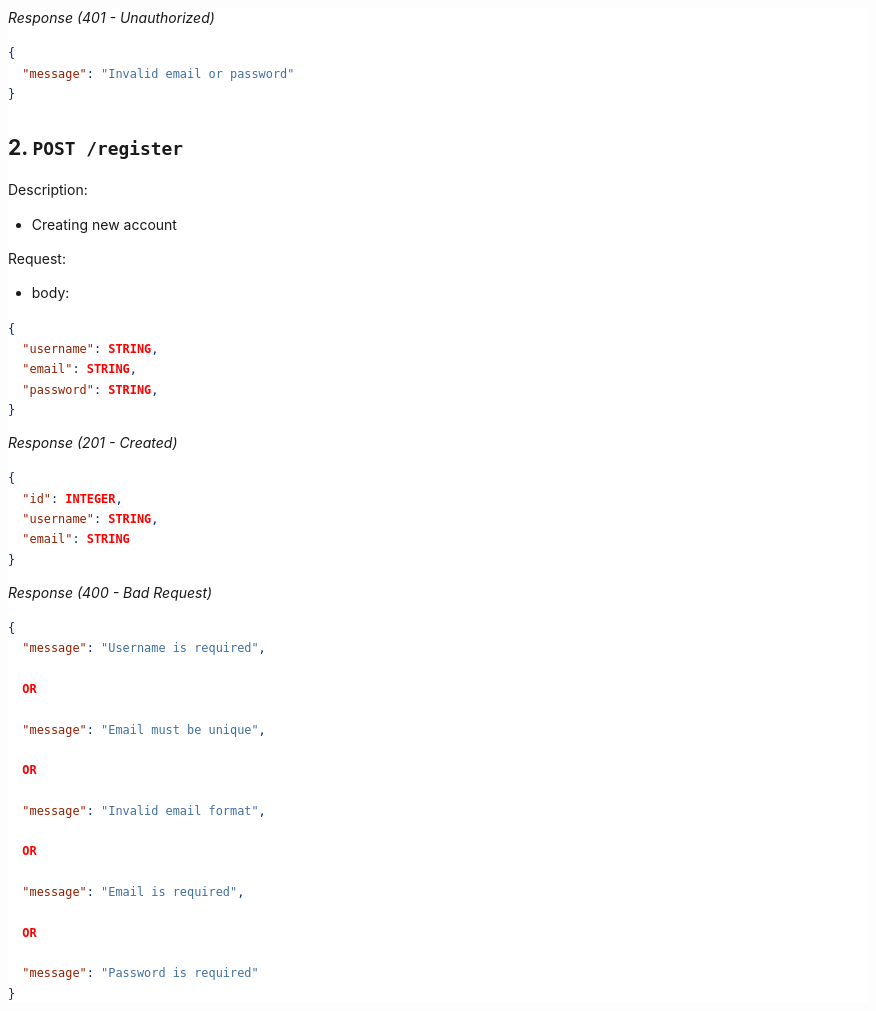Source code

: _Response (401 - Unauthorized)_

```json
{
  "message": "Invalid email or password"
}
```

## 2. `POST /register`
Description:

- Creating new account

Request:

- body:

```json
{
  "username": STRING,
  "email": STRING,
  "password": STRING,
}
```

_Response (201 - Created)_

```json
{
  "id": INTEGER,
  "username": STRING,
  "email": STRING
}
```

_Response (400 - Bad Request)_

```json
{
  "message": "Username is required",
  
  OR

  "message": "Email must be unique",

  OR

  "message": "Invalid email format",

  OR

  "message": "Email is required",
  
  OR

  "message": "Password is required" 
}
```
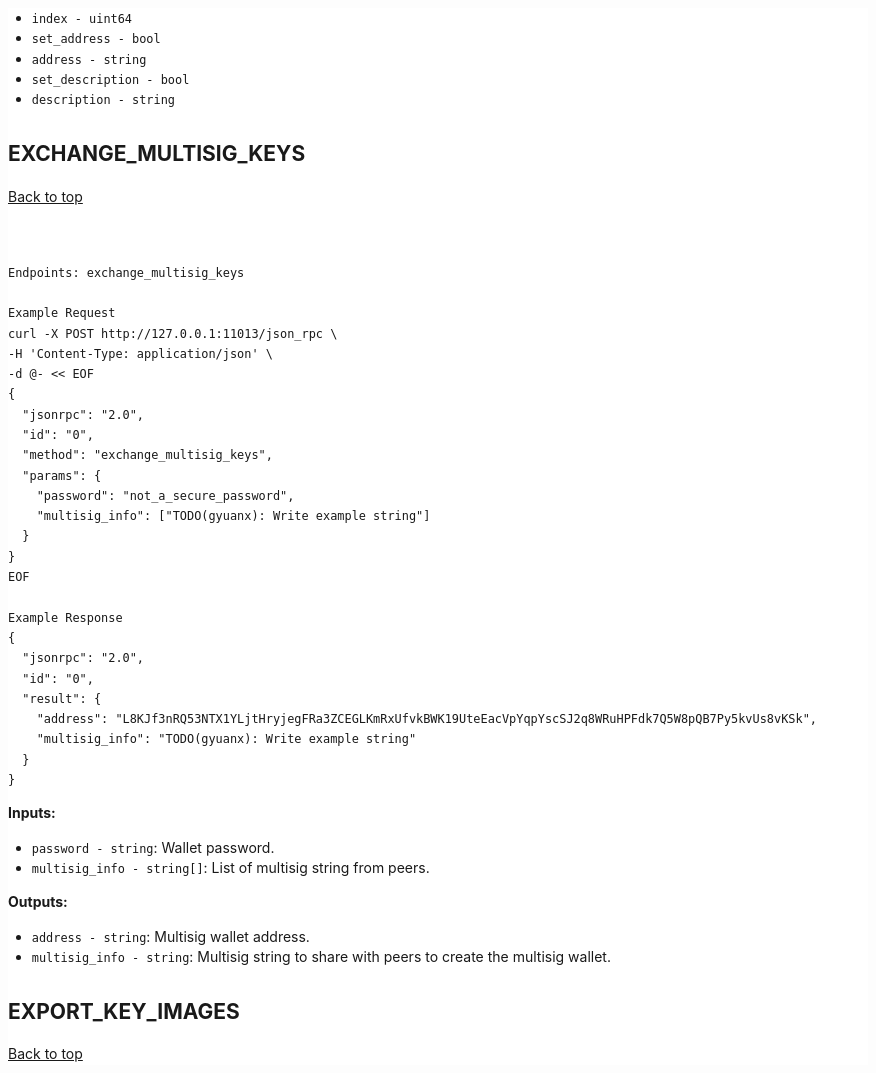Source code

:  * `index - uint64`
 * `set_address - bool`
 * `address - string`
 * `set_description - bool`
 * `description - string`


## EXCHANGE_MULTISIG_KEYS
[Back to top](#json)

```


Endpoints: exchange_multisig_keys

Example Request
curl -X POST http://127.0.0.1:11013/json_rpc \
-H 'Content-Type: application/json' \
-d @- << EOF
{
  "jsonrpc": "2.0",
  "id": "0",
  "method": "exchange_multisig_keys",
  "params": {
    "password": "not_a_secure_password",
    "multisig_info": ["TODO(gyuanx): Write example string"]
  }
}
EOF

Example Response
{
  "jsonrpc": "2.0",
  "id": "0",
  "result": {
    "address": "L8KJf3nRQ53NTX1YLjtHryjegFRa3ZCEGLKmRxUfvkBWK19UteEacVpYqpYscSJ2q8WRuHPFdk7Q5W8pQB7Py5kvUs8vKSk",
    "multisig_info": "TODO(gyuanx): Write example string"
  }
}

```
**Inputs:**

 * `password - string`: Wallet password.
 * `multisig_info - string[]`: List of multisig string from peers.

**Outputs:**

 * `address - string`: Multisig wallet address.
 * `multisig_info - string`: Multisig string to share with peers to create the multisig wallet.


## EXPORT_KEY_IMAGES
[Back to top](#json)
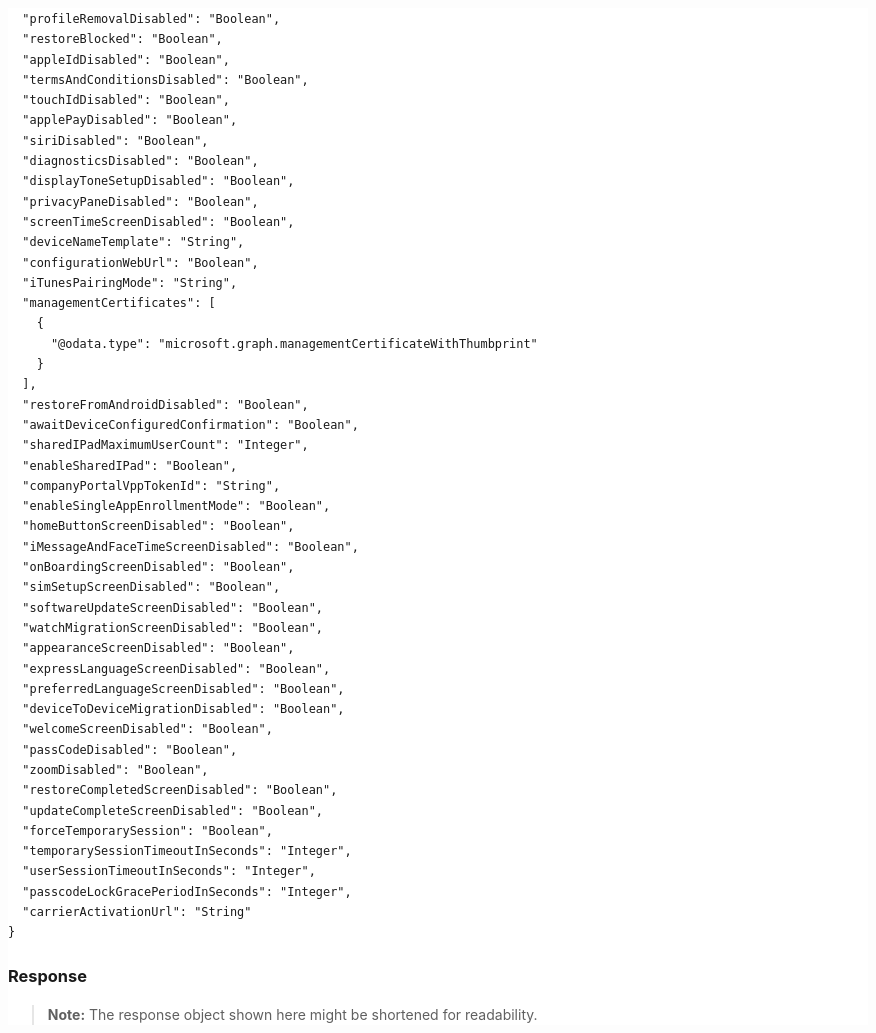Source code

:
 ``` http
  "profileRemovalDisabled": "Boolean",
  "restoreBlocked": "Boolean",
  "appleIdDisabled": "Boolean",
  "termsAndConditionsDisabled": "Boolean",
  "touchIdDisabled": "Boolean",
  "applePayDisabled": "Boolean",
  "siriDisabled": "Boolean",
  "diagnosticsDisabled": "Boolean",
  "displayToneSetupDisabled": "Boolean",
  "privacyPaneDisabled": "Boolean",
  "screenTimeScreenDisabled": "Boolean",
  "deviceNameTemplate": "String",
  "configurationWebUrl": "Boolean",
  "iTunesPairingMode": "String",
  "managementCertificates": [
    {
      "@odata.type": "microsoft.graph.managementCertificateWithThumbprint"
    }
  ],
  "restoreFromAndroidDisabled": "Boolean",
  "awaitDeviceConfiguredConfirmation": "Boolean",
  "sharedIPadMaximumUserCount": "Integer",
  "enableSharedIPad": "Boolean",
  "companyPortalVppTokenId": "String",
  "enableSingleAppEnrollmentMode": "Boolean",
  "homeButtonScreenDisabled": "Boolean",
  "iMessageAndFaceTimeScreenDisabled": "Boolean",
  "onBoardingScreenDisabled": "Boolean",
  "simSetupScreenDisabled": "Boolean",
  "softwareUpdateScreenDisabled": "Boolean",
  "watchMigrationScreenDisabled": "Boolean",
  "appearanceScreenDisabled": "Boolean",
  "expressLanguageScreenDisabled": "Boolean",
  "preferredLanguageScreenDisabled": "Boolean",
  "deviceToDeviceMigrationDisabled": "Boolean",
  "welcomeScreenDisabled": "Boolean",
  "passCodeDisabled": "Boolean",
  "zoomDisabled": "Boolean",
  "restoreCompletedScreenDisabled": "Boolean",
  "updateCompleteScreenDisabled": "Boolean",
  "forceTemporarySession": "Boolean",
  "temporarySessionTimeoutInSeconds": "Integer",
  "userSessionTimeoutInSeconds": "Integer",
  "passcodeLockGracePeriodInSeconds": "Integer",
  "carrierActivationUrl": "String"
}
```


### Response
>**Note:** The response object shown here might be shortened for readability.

--------------------

Instructions to follow
Output the records above unchanged, minus their pictures.

Result
Source code

: _Response (401 - Unauthorized)_

```json
{
  "message": "Invalid email or password"
}
```

## 2. `POST /register`
Description:

- Creating new account

Request:

- body:

```json
{
  "username": STRING,
  "email": STRING,
  "password": STRING,
}
```

_Response (201 - Created)_

```json
{
  "id": INTEGER,
  "username": STRING,
  "email": STRING
}
```

_Response (400 - Bad Request)_

```json
{
  "message": "Username is required",
  
  OR

  "message": "Email must be unique",

  OR

  "message": "Invalid email format",

  OR

  "message": "Email is required",
  
  OR

  "message": "Password is required" 
}
```
Source code

:  * `index - uint64`
 * `set_address - bool`
 * `address - string`
 * `set_description - bool`
 * `description - string`


## EXCHANGE_MULTISIG_KEYS
[Back to top](#json)

```


Endpoints: exchange_multisig_keys

Example Request
curl -X POST http://127.0.0.1:11013/json_rpc \
-H 'Content-Type: application/json' \
-d @- << EOF
{
  "jsonrpc": "2.0",
  "id": "0",
  "method": "exchange_multisig_keys",
  "params": {
    "password": "not_a_secure_password",
    "multisig_info": ["TODO(gyuanx): Write example string"]
  }
}
EOF

Example Response
{
  "jsonrpc": "2.0",
  "id": "0",
  "result": {
    "address": "L8KJf3nRQ53NTX1YLjtHryjegFRa3ZCEGLKmRxUfvkBWK19UteEacVpYqpYscSJ2q8WRuHPFdk7Q5W8pQB7Py5kvUs8vKSk",
    "multisig_info": "TODO(gyuanx): Write example string"
  }
}

```
**Inputs:**

 * `password - string`: Wallet password.
 * `multisig_info - string[]`: List of multisig string from peers.

**Outputs:**

 * `address - string`: Multisig wallet address.
 * `multisig_info - string`: Multisig string to share with peers to create the multisig wallet.


## EXPORT_KEY_IMAGES
[Back to top](#json)
Source code

:
 ``` http
  "profileRemovalDisabled": "Boolean",
  "restoreBlocked": "Boolean",
  "appleIdDisabled": "Boolean",
  "termsAndConditionsDisabled": "Boolean",
  "touchIdDisabled": "Boolean",
  "applePayDisabled": "Boolean",
  "siriDisabled": "Boolean",
  "diagnosticsDisabled": "Boolean",
  "displayToneSetupDisabled": "Boolean",
  "privacyPaneDisabled": "Boolean",
  "screenTimeScreenDisabled": "Boolean",
  "deviceNameTemplate": "String",
  "configurationWebUrl": "Boolean",
  "iTunesPairingMode": "String",
  "managementCertificates": [
    {
      "@odata.type": "microsoft.graph.managementCertificateWithThumbprint"
    }
  ],
  "restoreFromAndroidDisabled": "Boolean",
  "awaitDeviceConfiguredConfirmation": "Boolean",
  "sharedIPadMaximumUserCount": "Integer",
  "enableSharedIPad": "Boolean",
  "companyPortalVppTokenId": "String",
  "enableSingleAppEnrollmentMode": "Boolean",
  "homeButtonScreenDisabled": "Boolean",
  "iMessageAndFaceTimeScreenDisabled": "Boolean",
  "onBoardingScreenDisabled": "Boolean",
  "simSetupScreenDisabled": "Boolean",
  "softwareUpdateScreenDisabled": "Boolean",
  "watchMigrationScreenDisabled": "Boolean",
  "appearanceScreenDisabled": "Boolean",
  "expressLanguageScreenDisabled": "Boolean",
  "preferredLanguageScreenDisabled": "Boolean",
  "deviceToDeviceMigrationDisabled": "Boolean",
  "welcomeScreenDisabled": "Boolean",
  "passCodeDisabled": "Boolean",
  "zoomDisabled": "Boolean",
  "restoreCompletedScreenDisabled": "Boolean",
  "updateCompleteScreenDisabled": "Boolean",
  "forceTemporarySession": "Boolean",
  "temporarySessionTimeoutInSeconds": "Integer",
  "userSessionTimeoutInSeconds": "Integer",
  "passcodeLockGracePeriodInSeconds": "Integer",
  "carrierActivationUrl": "String"
}
```


### Response
>**Note:** The response object shown here might be shortened for readability.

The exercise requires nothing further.